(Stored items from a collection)
───
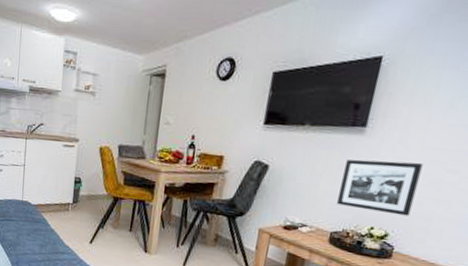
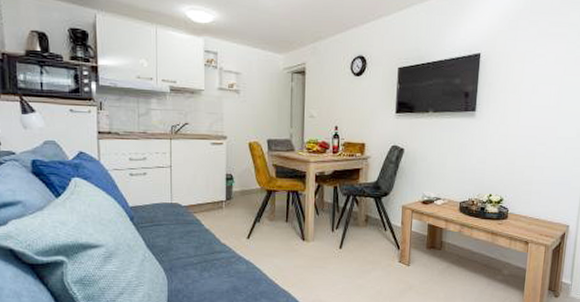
picture frame: present [337,159,423,216] -> none [462,138,520,182]

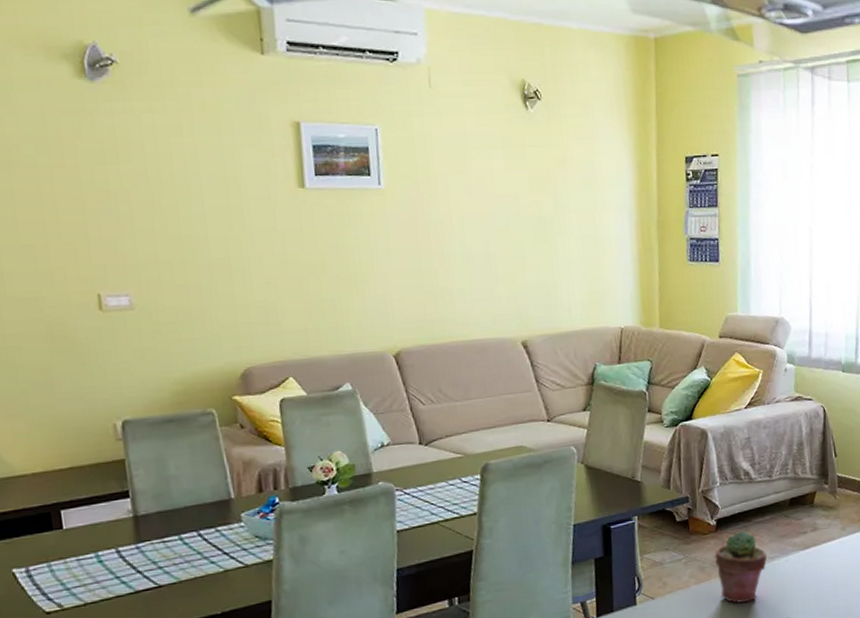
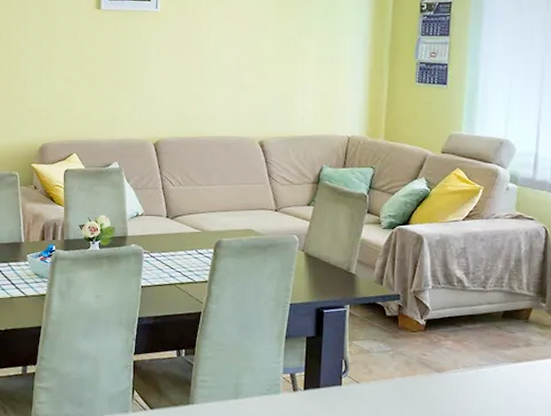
potted succulent: present [715,531,767,603] -> none [422,335,475,403]

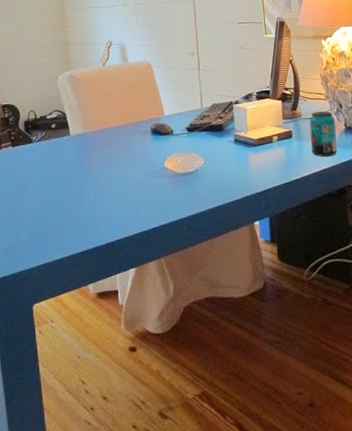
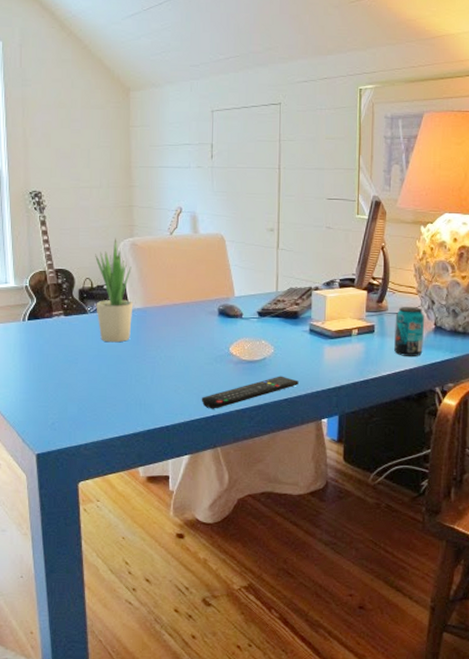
potted plant: none [37,73,74,168] -> present [95,238,133,343]
remote control: none [142,184,230,222] -> present [201,376,299,409]

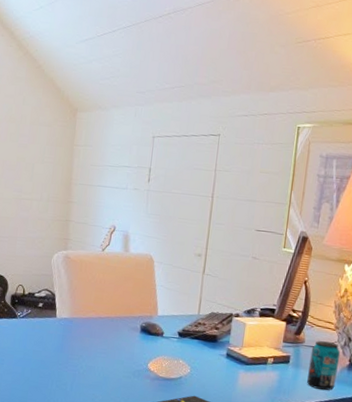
potted plant: present [95,238,133,343] -> none [25,249,63,349]

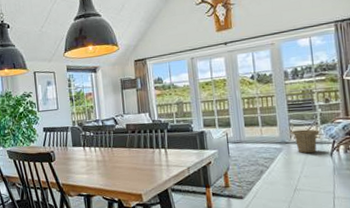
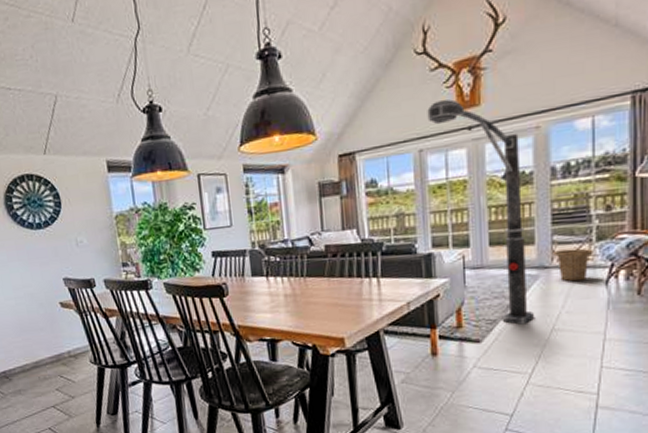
floor lamp: none [195,24,281,185] -> present [427,99,534,325]

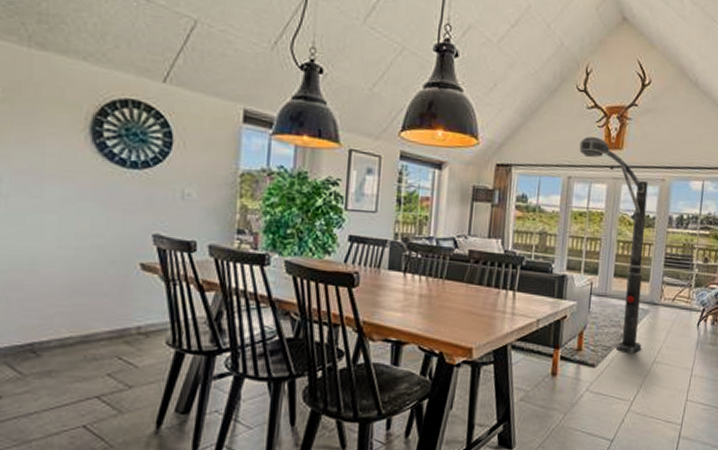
basket: present [553,248,593,282] -> none [662,290,692,321]

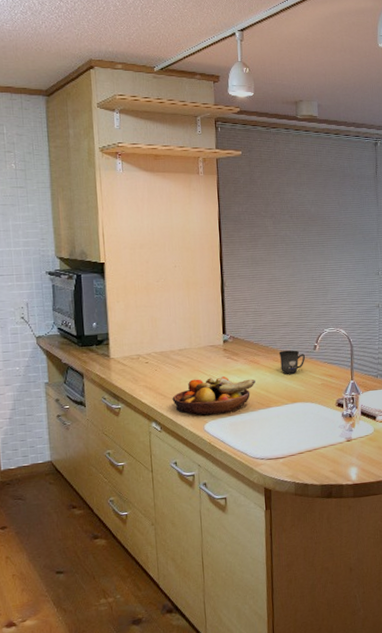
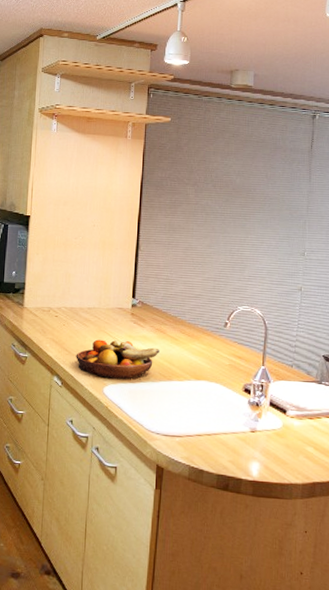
mug: present [278,350,306,374] -> none [187,323,215,349]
───
### DESCRIPTION OF THE TASK
Some lines in the records may hold "potted"; state how many do, and give no more than that number.

### EXERCISE ANSWER
3